Forcing the pain that never truly left him into the background, Carver gave a thin smile but his dark eyes held no humour.
‘Does she now? You are sure she does not mean Arthur Payne?’
‘That fool?’ Cara snapped. ‘She would not let him get within a yard of her.’
‘He did not get within a yard of her.’ He leaned back in his chair, fingertips touching his chin. ‘And you, my dear, try as you might, could not get within her! Therefore you think to place the burden upon me.’
‘I place it where it should be. You seduced Melissa when unknown to me she called at Felton Hall to explain what you saw that evening. Now she is carrying your child.’
‘I see.’ He lowered his hands. ‘You know me better than that, Cara my dear.
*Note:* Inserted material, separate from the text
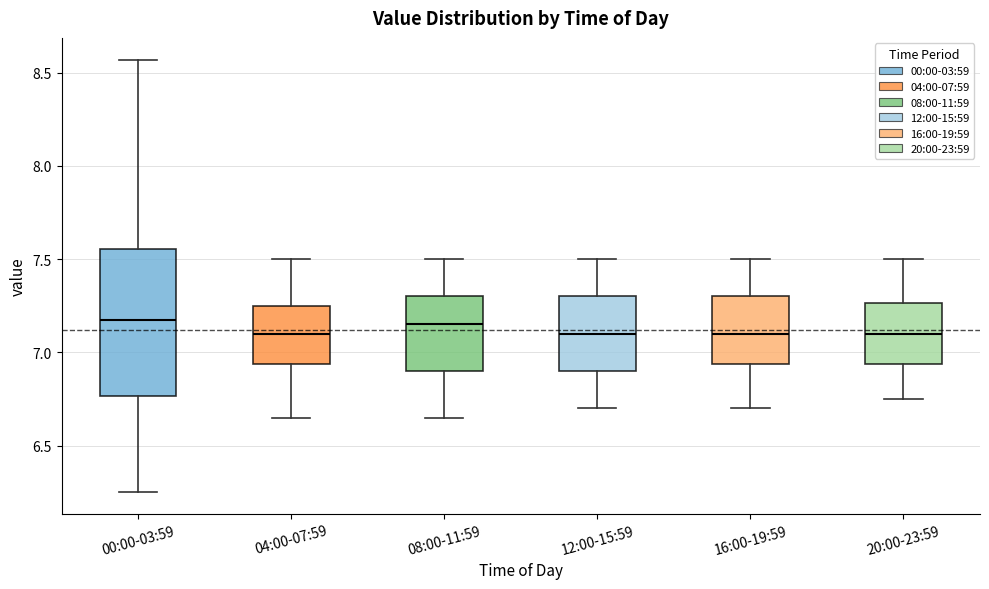

Which box is the tallest, from its lower edge to its upper edge?

00:00-03:59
You know I would not touch a woman who had made love to another man, much less one who had made love to a woman. In short, your lover is not only unnatural, she is also a liar!’
In her lap, Cara’s hands tightened. ‘You deny you are the father?’
‘Emphatically.’
‘Melissa is more than willing to swear . . .’
‘I have no doubt.’ The smile remained fixed on his mouth but the ice in his eyes was unmistakable. ‘But Melissa would do well to think carefully before making any such allegation, for pleasurable as I would find it to strip you of every last thing you own, I am willing to deny myself . . . just this one time!’
‘You should have denied yourself three months ago! Now you must pay the piper.’
‘Not for any tune you call, Cara. I will not go into detail here, we will save that for the courts. Let me say instead that if need be I can produce irrefutable evidence to prove what you claim is untrue. So, you see, if your delectable cousin is truly with child, which I very strongly doubt, then I advise you look elsewhere for a scapegoat!’
Watching the door slam behind her he slumped into his chair. It had all been for nothing, his planning and scheming to build a bigger, more profitable business, one he could pass on to his son. There would be no son. There would be no child to inherit, either his or his brother’s. Why had it all gone so sour? Why had fate turned so viciously against him?
Why hadn’t he agreed to Paul’s marrying the Doe Bank girl? But he had not, and now it was too late. Why . . . why had he refused?
Closing his eyes, he thumped one fist hard on the desk. He knew why not. God forgive him, he knew why!
Chapter Twenty-Four
The work would soon be finished and the men employed to dig the new waterway would move on. Emma looked across to the tents huddled together like a flock of forlorn sheep. Some had talked of moving on, looking for fresh navigation work; others had talked of going home to their families in Ireland.
When they were gone she too would have to leave. She should have done that as soon as her child was born. She watched him now, a sturdy two year old, walking between Daisy and the young man who had asked her to be his wife – Emma’s son laughing up at them as they tickled a buttercup beneath his chin. But he would never see the tiny flower that delighted him so, never see the colours of the sunset or the love in his mother’s eyes.
Liam had taken them to the doctor in the town. Emma felt the same overwhelming grief rise in her now as she had felt then when the man had shaken his head. Like Jerusha before him he had not the skill to cure the blindness that held her baby’s eyes, nor did he know of any who had.
They had journeyed back to Plovers Croft in silence, Liam carrying the child. Only when they were once more in the room he had built for her and Daisy had he spoken.
‘Emma, you know I love you, and I love the boy too. You don’t have to bear this sorrow alone. Marry me, Emma, let me be a father to him. I will take care of the two of you, I swear by the saints I will.’